## [Check your understanding]
1. Please rewrite the paragraph of the passage on natural products against cancer that begins "Derived from the medicinal plant Scutellaria baicalensis" as a short bulleted list, keeping its main facts.
2. Write the next paragraph of the passage on natural products against cancer, picking up after its final sentence about lycorine.

Although the aforementioned natural products demonstrate inhibitory effects on EMT and VM in combating HCC, their mechanisms of action exhibit distinct pharmacological profiles: Melittin and ESEE converge on the HIF-1α/AKT signaling axis; MYR functions exclusively as a PAP1 antagonist; DAS predominantly targets the RhoA/ROCK2-MAPK pathway; while Celastrus orbiculatus exerts its effects through EphA2 gene modulation. However, notable limitations persist in current research paradigms. First, mechanistic investigations remain insufficiently characterized, with a lack of direct target validation studies. Second, pharmacokinetic profiles and in vivo efficacy data remain limited, which creates key obstacles for clinical translation. Challenges including suboptimal bioavailability, tumor microenvironment heterogeneity and lack of standardized extraction protocols collectively present substantial barriers to clinical application. Therefore, the path from bench to bedside for these compounds remains fraught with complexities requiring systematic resolution.

Lung cancer

Lung cancer caused 1,817,172 cases of mortality worldwide in 2022 (4). Accounting for ~85% of cases, non-small cell lung cancer (NSCLC) is the predominant form of lung cancer, with high mortality and low survival rates, necessitating novel therapeutic options (17). VM is widespread in lung cancer and associated with poor prognosis (18).

Baicalein

Derived from the medicinal plant Scutellaria baicalensis (TCM), baicalein is a therapeutically active flavonoid and has been extensively studied for its potent anticancer effects across various malignancies, such as lung cancer, liver cancer and colorectal cancer, acting at the molecular and cellular levels (19). In A549 lung cancer cells, baicalein dose-dependently suppressed the mRNA expression of VM-associated genes, including VE-CAD, EphA2, MMP14, MMP2, MMP9, PI3K and laminin subunit γ-2 (LAMC2). In vitro and in vivo investigations have demonstrated that baicalein suppresses VM formation in NSCLC by targeting the RhoA/ROCK signaling cascade (20).

Lycorine

Derived from the Amaryllidaceae family, the natural alkaloid lycorine exhibits diverse pharmacological properties encompassing anti-inflammatory, antifungal, antiviral, antimalarial and antitumor activities (21). Lycorine inhibits Salvador homolog-1 (SAV1) degradation and activates mammalian Sterile 20-like kinase 1 (MST1), thereby reversing SAV1 deficiency in lung cancer cells. MST1 activation suppresses oncogene-driven transcription and attenuates AKT and NF-κB signaling pathways, markedly inhibiting lung cancer cell proliferation, metastasis and VM formation (22).

## [Records provided]
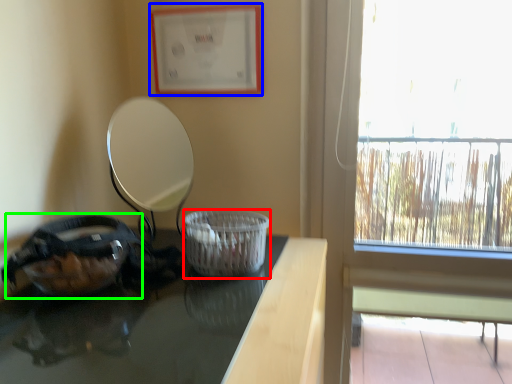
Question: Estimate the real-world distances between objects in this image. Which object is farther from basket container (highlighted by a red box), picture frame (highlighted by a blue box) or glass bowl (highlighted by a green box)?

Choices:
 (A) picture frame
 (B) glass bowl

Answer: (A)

## [Task answers]
1.
- Baicalein is a therapeutically active flavonoid that comes from the medicinal plant Scutellaria baicalensis (TCM).
- It has been widely studied for strong anticancer effects at the molecular and cellular levels in cancers such as lung, liver and colorectal cancer.
- In A549 lung cancer cells, it lowered mRNA expression of VM-associated genes in a dose-dependent way. These genes were VE-CAD, EphA2, MMP14, MMP2, MMP9, PI3K and LAMC2.
- In vitro and in vivo studies show that it blocks VM formation in NSCLC by targeting the RhoA/ROCK signaling cascade.

2.
Others

Curcumin, a natural polyphenolic phytoalexin, has attracted notable scientific interest due to its pleiotropic biological activities (23). Curcumin-docetaxel micelles modified with octreotide downregulated MMP-2 and HIF-1α, exhibited robust cytotoxicity and suppressed VM in A549 lung cancer cells (24). Tetramethylpyrazine (TMP), a bioactive alkaloid compound isolated from TCM herbs, has demonstrated diverse pharmacological properties over the past few decades. The therapeutic efficacy of TMP has been validated across various diseases, such as urinary tract infections, cystitis, pneumonia, diarrhea and otitis media, underscoring its clinical potential (25). TMP reduced the number of lumens and crossovers in A549 lung cancer stem cell-like cells (CSLCs) in vitro under hypoxia, mediated through modulation of the hepatocyte growth factor (HGF)/cellular-mesenchymal epithelial transition (c-Met) signaling axis (26).

Dihydroartemisinin (DHA) is an active metabolite of artemisinin and its derivatives artesunates (ARTs) (27). DHA downregulates VE-CAD mRNA and protein expression levels and inhibits VM formation in NSCLC A549 and H3255 cells (28). Salvianolic acid A (Sal-A), an active component of the traditional herbal medicine Salvia miltiorrhiza, markedly attenuates the activity and invasiveness of NSCLC cells and suppresses capillary-like structure formation. These effects are mediated by the downregulation of key VM-associated proteins, including EphA2, VE-CAD and MMP2, as well as the inhibition of phosphorylated PI3K (p-PI3K), p-AKT and p-mTOR within tumor cells (29).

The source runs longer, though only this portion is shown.